Collected data entries
════
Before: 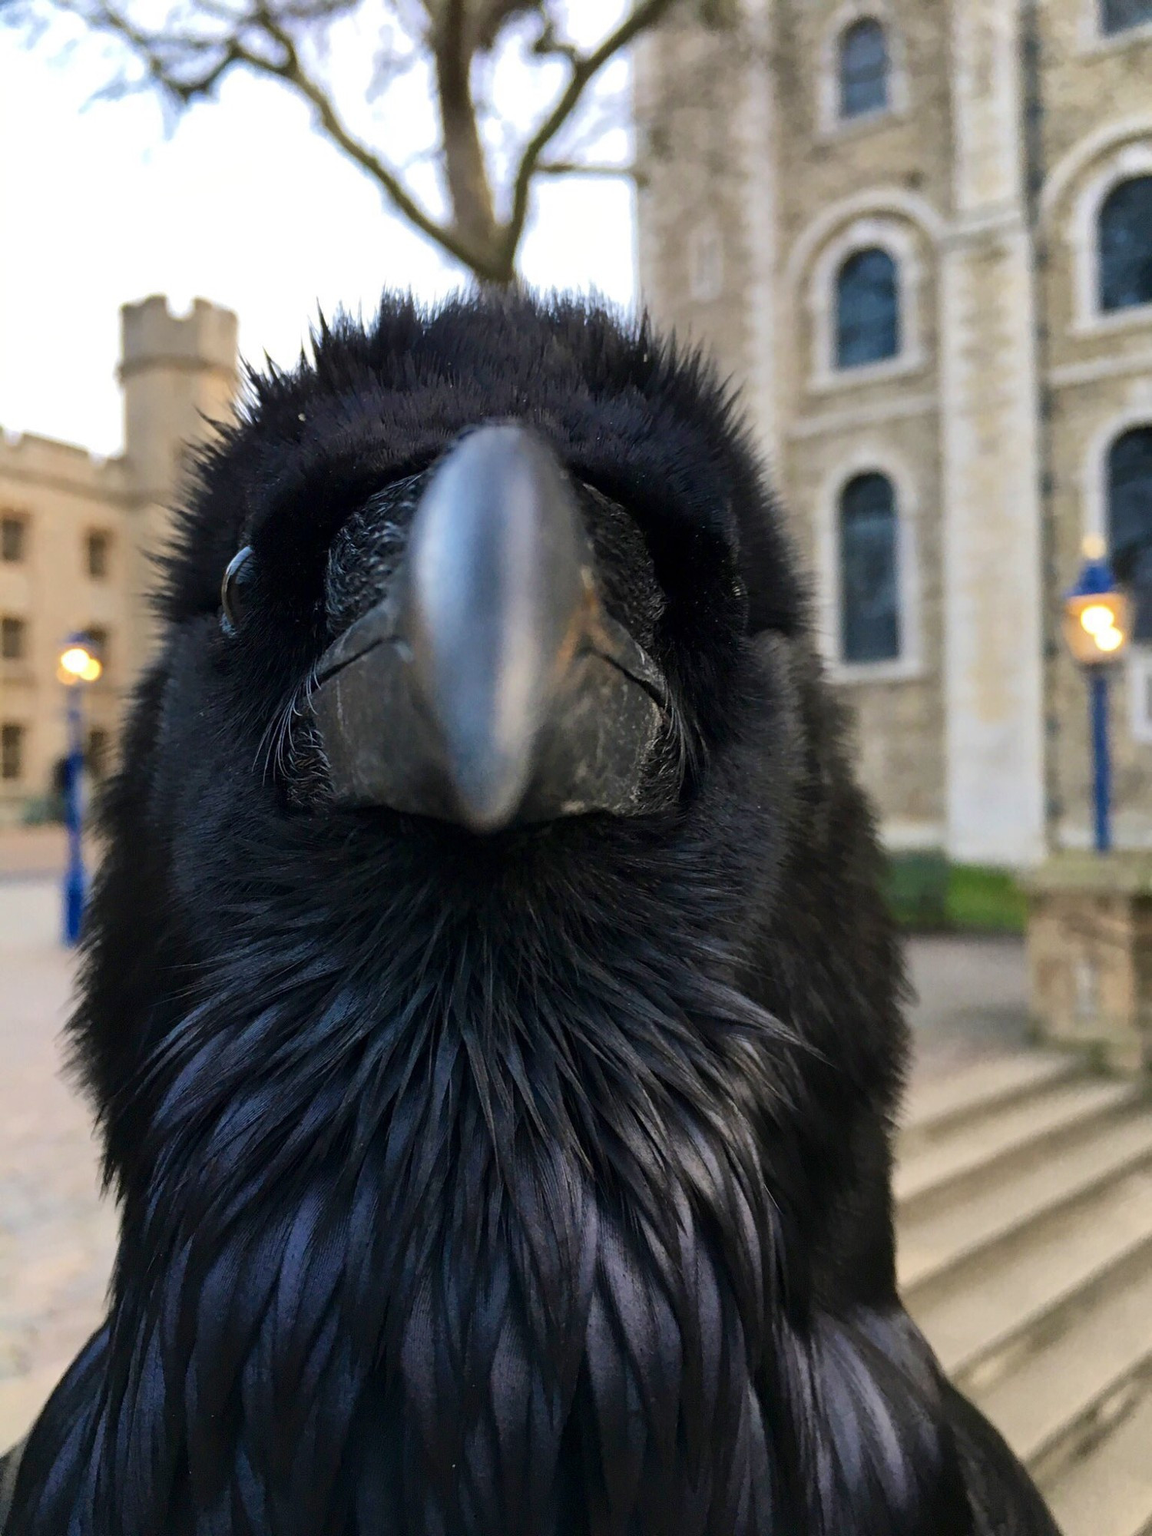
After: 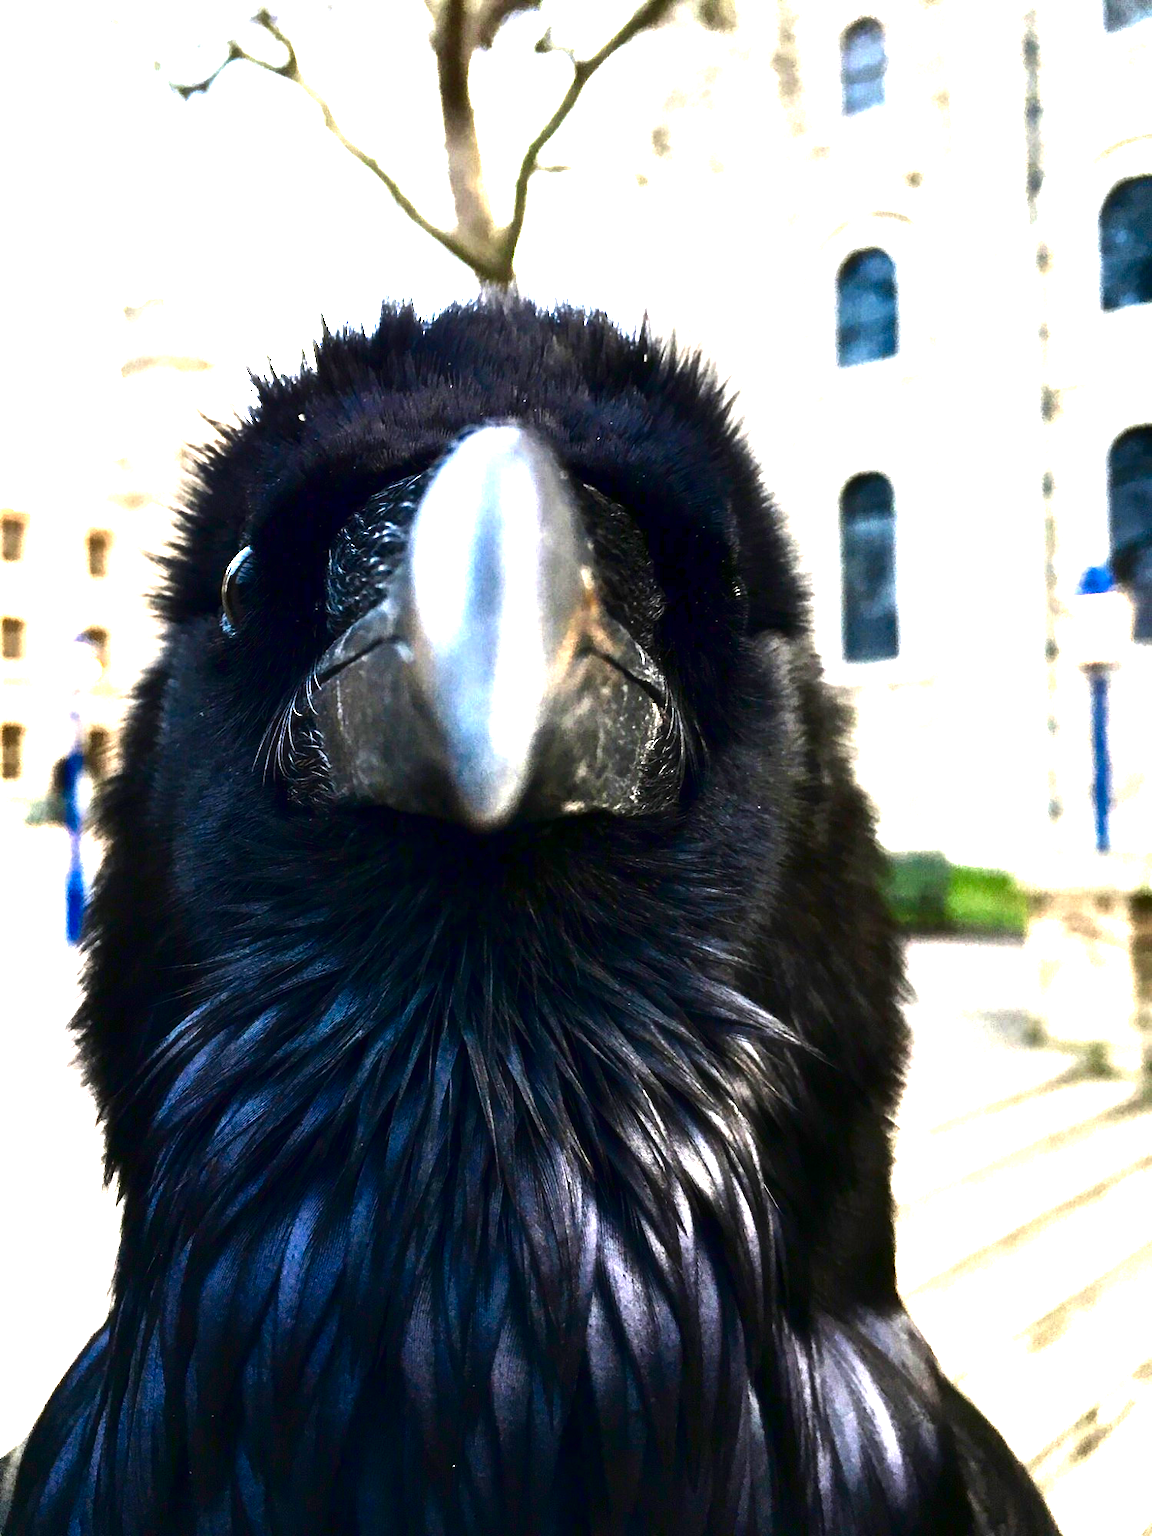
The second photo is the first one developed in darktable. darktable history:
exposure: black level correction 0, exposure 2.342 EV, compensate exposure bias true, compensate highlight preservation false
haze removal: strength -0.102, compatibility mode true, adaptive false
contrast brightness saturation: contrast 0.087, brightness -0.603, saturation 0.169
════
Please present every line of the material above as a numbered list, skipping any blank lines and leaving out the pictures.

### Response to this exercise
1. Before: 
2. After: 
3. The second photo is the first one developed in darktable. darktable history:
4. exposure: black level correction 0, exposure 2.342 EV, compensate exposure bias true, compensate highlight preservation false
5. haze removal: strength -0.102, compatibility mode true, adaptive false
6. contrast brightness saturation: contrast 0.087, brightness -0.603, saturation 0.169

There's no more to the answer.